Sep 05, 2006 23:15
it doesn't seem as evil if you turn it into a 'moo'
so i just spent the better part of an hour myspace stalking people that i went to DCAD with whom i'm not in contact with anymore.
i sent a couple of them messages in the spring and fall, and never got any back. so i figured they'd rather avoid.
stinky ratfinks.
also, it seems like more than a few people are feeling stuck in wherever they are and not feeling like they're progressing (that's you, chunk, bonaia, and sometimes wife)
but it seems like more the majority than not. i feel like things are pushing me to be more ready than i am. and its weird cause when i think about it, it seems like i actually AM stuck and not progressing... but i'm not looking for that kind of progressing?
this whole entry is stupid, i think i just complained in my last one about not progressing.
look, i'm not ready to be a mom, i'm not ready to make 'my art' a specific distinctive way, i'm not ready to commit to a real job, i'm not ready to take on my parents' emotional problems, i'm not ready for any of that crap. and i KNOW it's not like i'm rushing into it, and i KNOW i just take longer and need to take more time.

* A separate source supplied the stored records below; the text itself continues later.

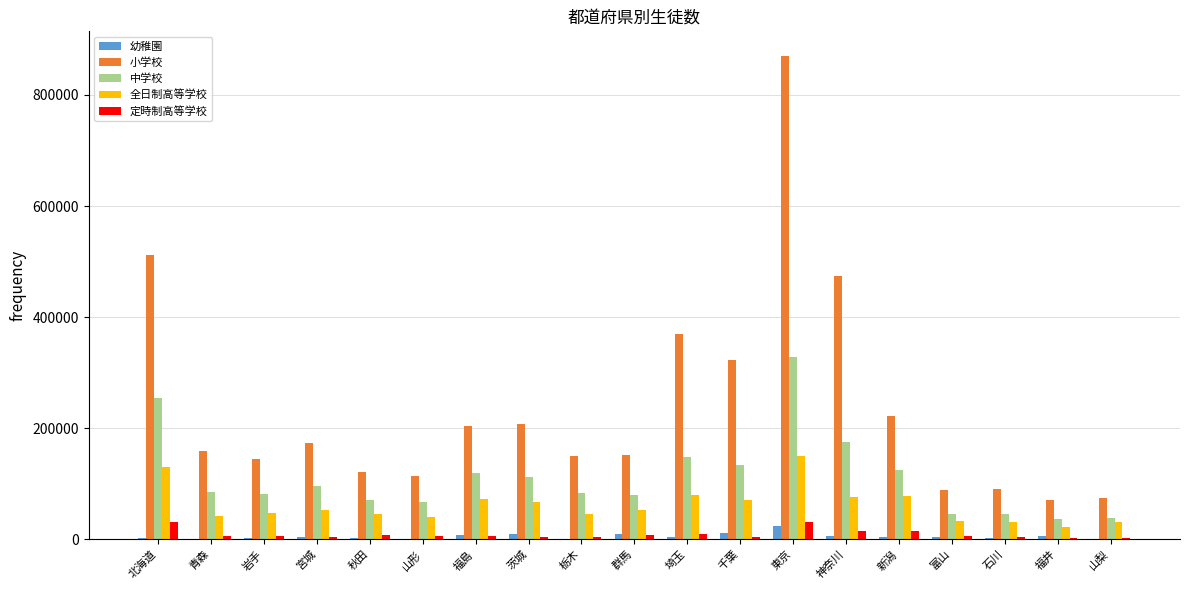

Which label corresponds to the largest value in the chart?

東京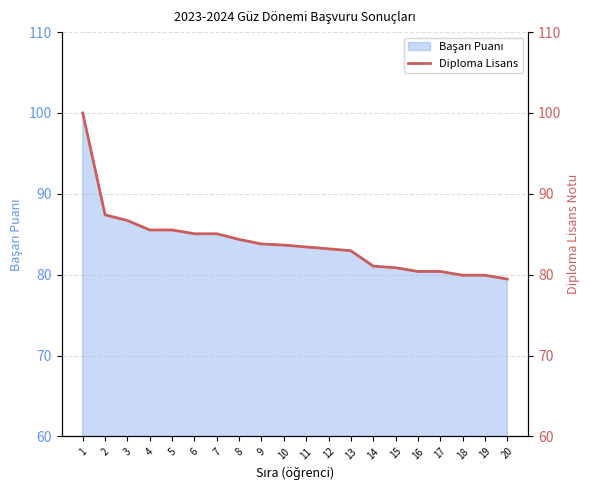

How many lines are shown in the chart?

1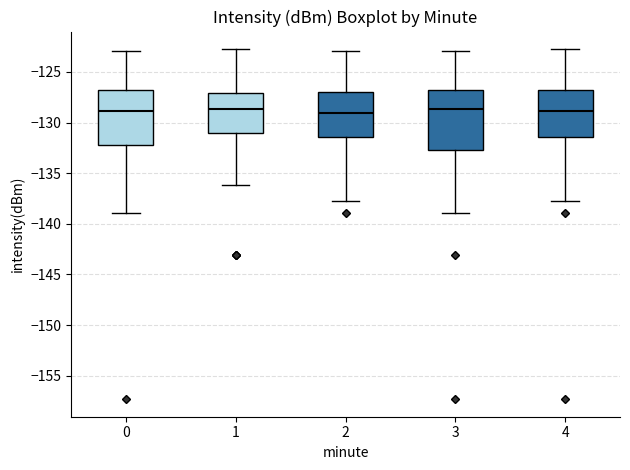

Where is the upper edge of the box at x = 2 on the y-axis? The values are not printed on the chart, so give them approximately, as read against the axis.

-127.0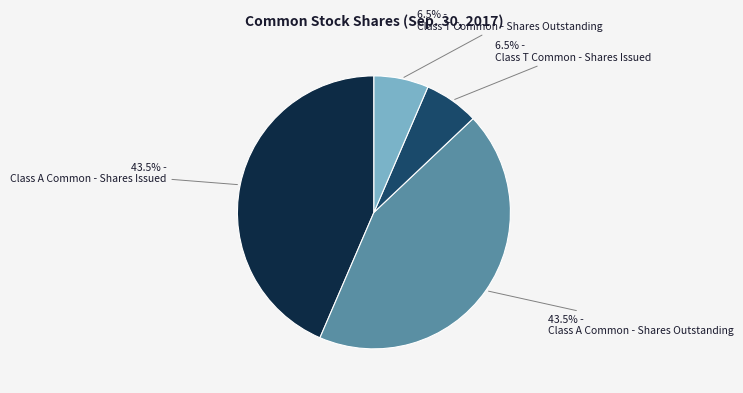

Is the sum of Class A Common - Shares Issued and Class A Common - Shares Outstanding greater than half?

Yes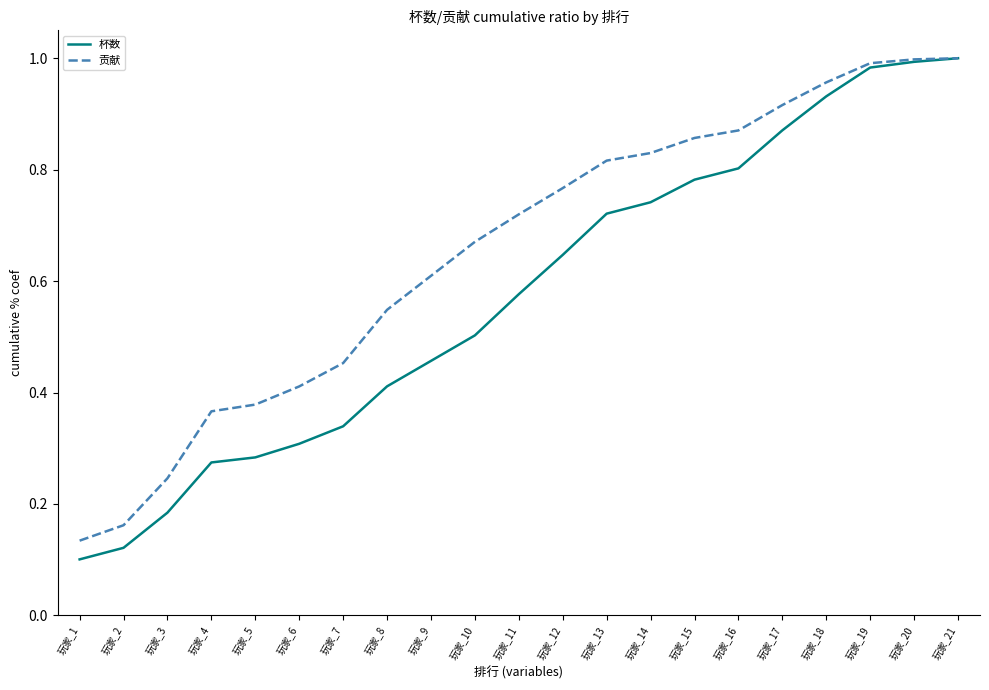

The value of 杯数 at 玩家_18 is 1.6. True or false?

False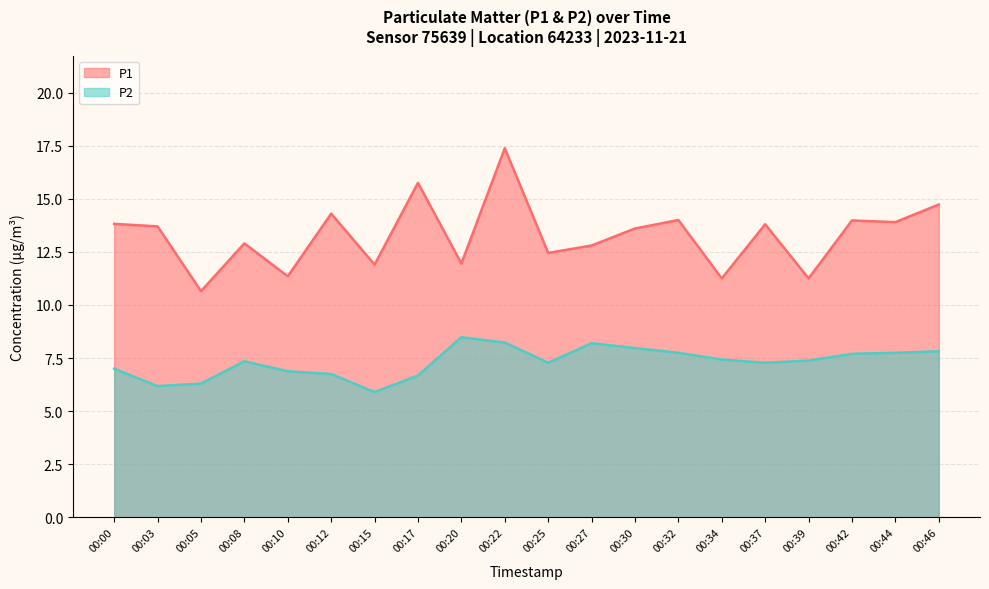

Reading left to right, extract all data points from this chart.

P1: 13.8	13.7	10.7	12.9	11.3	14.3	11.9	15.8	11.9	17.4	12.4	12.8	13.6	14.0	11.2	13.8	11.2	14.0	13.9	14.7
P2: 7.0	6.2	6.3	7.3	6.9	6.8	5.9	6.7	8.5	8.2	7.3	8.2	8.0	7.8	7.4	7.3	7.4	7.7	7.8	7.8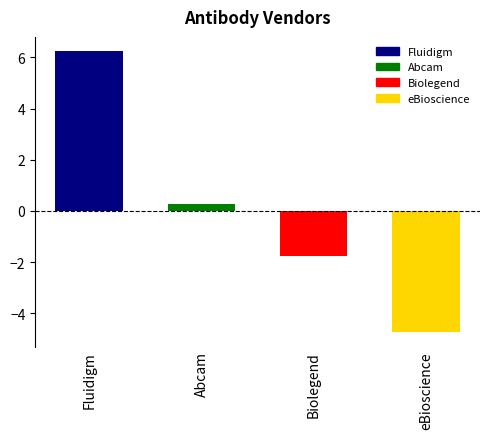

At which label is the value closest to 0?

Abcam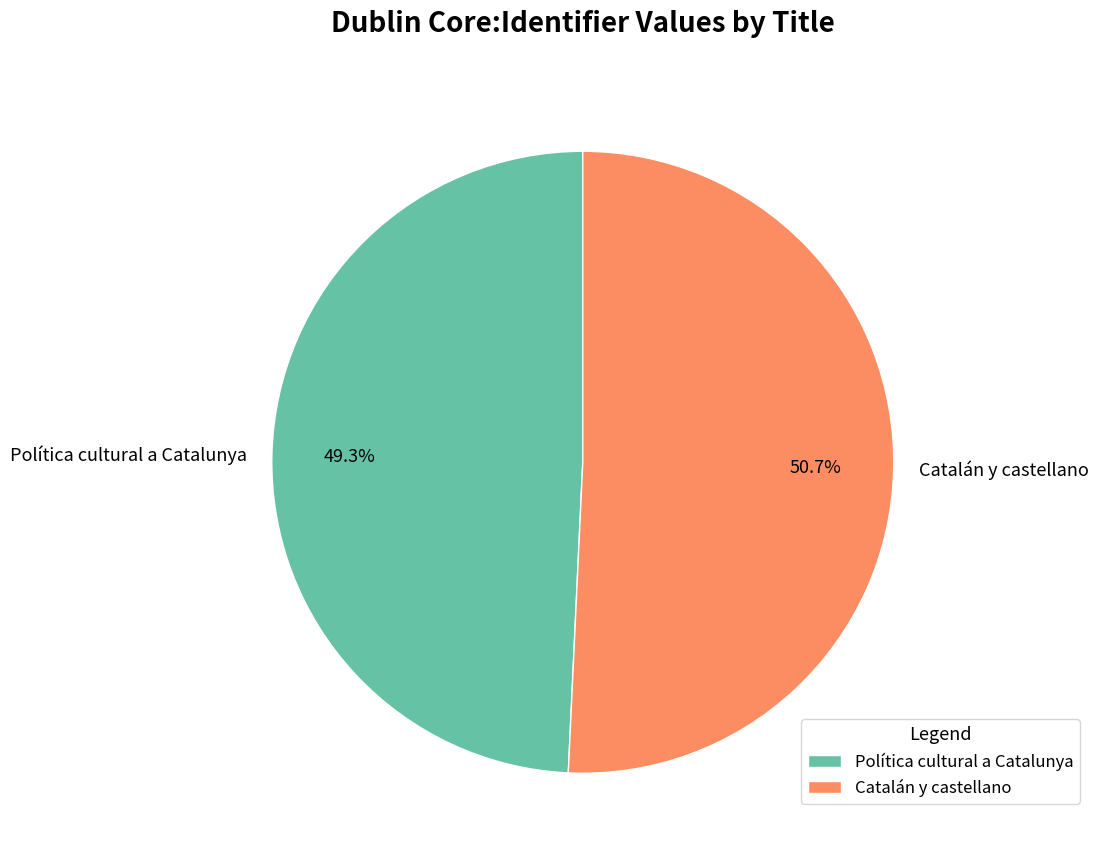

Which slice is the smallest?

Política cultural a Catalunya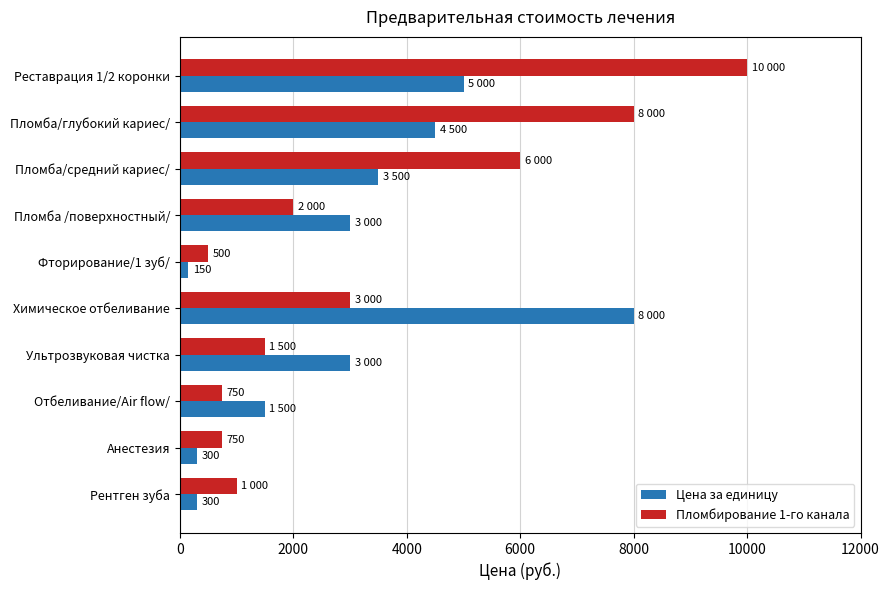

What is the difference between the maximum and minimum values in the Пломбирование 1-го канала series?

9500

its just really frustrating to feel like i need to explain myself to family, or to random people you catch up with like once every three years who really don't care WHAT you're doing, they're just trying to make their little weird connections again so they can tell the people they know that they finally saw so-and-so and they're doing whatever and isn't that weird?
it's NOT weird, you ballsacks, its just delaware, and i'm sorry i don't have a linear progression.
so i'm behind at school.
so i'm better at making mistakes than making progress.
aren't mistakes progress?
i think things will just feel a LOT better when i'm not around the mom to remind me of all the ways i'm not succeeding.
this year is looking surprisingly good.
i know enough people that i'll still have people to hang out with, but not so many that i won't be staking out in the studio doing weird nonsense things, i'm living on my own with my cat, it looks like i'll get my office job back, and i know these profs well enough to know that me being unsure of what i'm doing, but being sure that i WANT to be unsure, is OKAY, even if its not okay by them.
i'll have beer money and visiting liam money, and my friends are offering to spoil me post-birth.
i don't have any reason for a little rant other than horomones.
i love my cat, i love my boyfriend, i love my wife, i love painting, and i'm not afraid of loving painting even if sometimes i'm afraid to paint.
its okay to not want to paint sometimes, i don't want to be obsessed with painting to the point that i'm obsessed with money and doing alka seltzer commercials (cough cough, salvador dali, cough cough). its okay that i'm obsessed with going on roller coasters and spending too much money on travelling and with having milkshakes and being simple.